During our travels over the summer, I dragged my family through dozens of former monasteries, abbeys, and friaries. I can recognize all the various types of stones from one end of the British isles to the other in the backgrounds of movies. The features started to run together for my family, not being obsessive over the same issues. There was one feature that stood out from place to place as they began to grow familiar. It was the Chapter Room.
In Benedictine life, and other orders as well, the Rule requires that after mass or at another time of the day, the community gather to read and discuss a chapter from the Rule. It is also the place where the abbot or prioress might call the community together for business that required everyone’s insight. They were often round and quite beautiful. There was usually a bench around the outside wall, though active communities also had chairs, they were quite rare when the communities were founded.
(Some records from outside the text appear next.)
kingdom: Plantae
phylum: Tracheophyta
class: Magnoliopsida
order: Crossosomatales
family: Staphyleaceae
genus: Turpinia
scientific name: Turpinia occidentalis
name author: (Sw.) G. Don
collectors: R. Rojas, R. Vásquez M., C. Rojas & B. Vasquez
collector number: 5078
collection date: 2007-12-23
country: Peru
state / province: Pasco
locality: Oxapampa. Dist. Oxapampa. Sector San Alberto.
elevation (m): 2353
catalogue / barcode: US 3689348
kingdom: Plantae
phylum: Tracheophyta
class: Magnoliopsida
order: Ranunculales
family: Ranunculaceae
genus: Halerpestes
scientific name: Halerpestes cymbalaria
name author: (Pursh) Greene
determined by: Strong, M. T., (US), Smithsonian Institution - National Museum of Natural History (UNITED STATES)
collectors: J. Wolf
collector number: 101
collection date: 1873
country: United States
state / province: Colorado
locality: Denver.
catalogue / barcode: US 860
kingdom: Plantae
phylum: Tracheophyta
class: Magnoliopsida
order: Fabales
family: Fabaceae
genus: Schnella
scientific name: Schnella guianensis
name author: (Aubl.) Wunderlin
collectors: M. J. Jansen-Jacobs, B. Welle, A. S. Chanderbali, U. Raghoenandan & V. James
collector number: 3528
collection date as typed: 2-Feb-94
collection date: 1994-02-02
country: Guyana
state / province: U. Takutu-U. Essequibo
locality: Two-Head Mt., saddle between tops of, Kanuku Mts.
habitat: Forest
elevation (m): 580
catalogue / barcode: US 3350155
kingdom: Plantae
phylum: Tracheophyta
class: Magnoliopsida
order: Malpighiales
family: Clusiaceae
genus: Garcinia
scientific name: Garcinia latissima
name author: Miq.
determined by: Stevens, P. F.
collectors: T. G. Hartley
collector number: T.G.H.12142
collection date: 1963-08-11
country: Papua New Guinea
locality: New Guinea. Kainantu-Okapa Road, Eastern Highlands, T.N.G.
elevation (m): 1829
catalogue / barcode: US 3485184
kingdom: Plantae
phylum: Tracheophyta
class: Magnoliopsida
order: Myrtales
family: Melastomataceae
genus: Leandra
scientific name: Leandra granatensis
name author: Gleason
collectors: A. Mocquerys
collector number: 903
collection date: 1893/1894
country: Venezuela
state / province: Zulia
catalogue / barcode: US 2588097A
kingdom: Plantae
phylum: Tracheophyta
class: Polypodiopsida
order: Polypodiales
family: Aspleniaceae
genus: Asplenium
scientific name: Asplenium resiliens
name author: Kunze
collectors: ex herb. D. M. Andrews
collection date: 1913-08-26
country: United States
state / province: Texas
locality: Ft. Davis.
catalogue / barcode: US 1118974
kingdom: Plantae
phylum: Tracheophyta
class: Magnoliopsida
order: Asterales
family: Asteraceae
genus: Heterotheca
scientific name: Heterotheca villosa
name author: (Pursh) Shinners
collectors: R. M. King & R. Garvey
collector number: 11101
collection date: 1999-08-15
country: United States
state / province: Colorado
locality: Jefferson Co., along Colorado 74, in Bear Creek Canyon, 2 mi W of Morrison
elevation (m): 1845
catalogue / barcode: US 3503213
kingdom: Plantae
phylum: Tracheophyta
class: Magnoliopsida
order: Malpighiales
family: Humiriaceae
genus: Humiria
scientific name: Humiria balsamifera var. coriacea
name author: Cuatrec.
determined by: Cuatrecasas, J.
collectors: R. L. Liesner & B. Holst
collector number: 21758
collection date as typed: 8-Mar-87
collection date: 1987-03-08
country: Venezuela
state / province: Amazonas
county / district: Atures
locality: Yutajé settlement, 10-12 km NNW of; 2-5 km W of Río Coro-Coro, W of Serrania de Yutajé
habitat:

The Chapter Room was replaced in Anglican life by the Vestry. This was a sad development in a way. Not that I think Vestries are a bad innovation. Business in a lay community requires a different ongoing oversight that would it would be superfluous to involve the whole community. But we rarely see a place outside the sanctuary where the whole community is gathered. Our fellowship hall at Grace is not even large enough for our whole congregation.
I am not advocate of multi-use facilities because I have come to see over time that our architecture expresses our anthropology of community in particular ways. As Louis Weil used to say, “When it comes to liturgy, the building always wins.”
What if we saw our entire community as essential to the mission of our church? What if we didn’t accept members unless they committed to the ministry of the congregation? What if we built our community into our space? Shared leadership or mutual ministry models often miss that there is a particular charism to leading that is necessary to healthy community. As I have written elsewhere, leadership is service. My towel work may be telling a group that it is time for them to stop meeting at our church. I believe in leaders as necessary, as necessary as toilets. But on the other hand, I also advocate for shared stewardship, the ownership of the mission by the whole community.
If we are to embody a whole community as part of the wisdom and necessary to the function of our congregations, do we need a Chapter Room?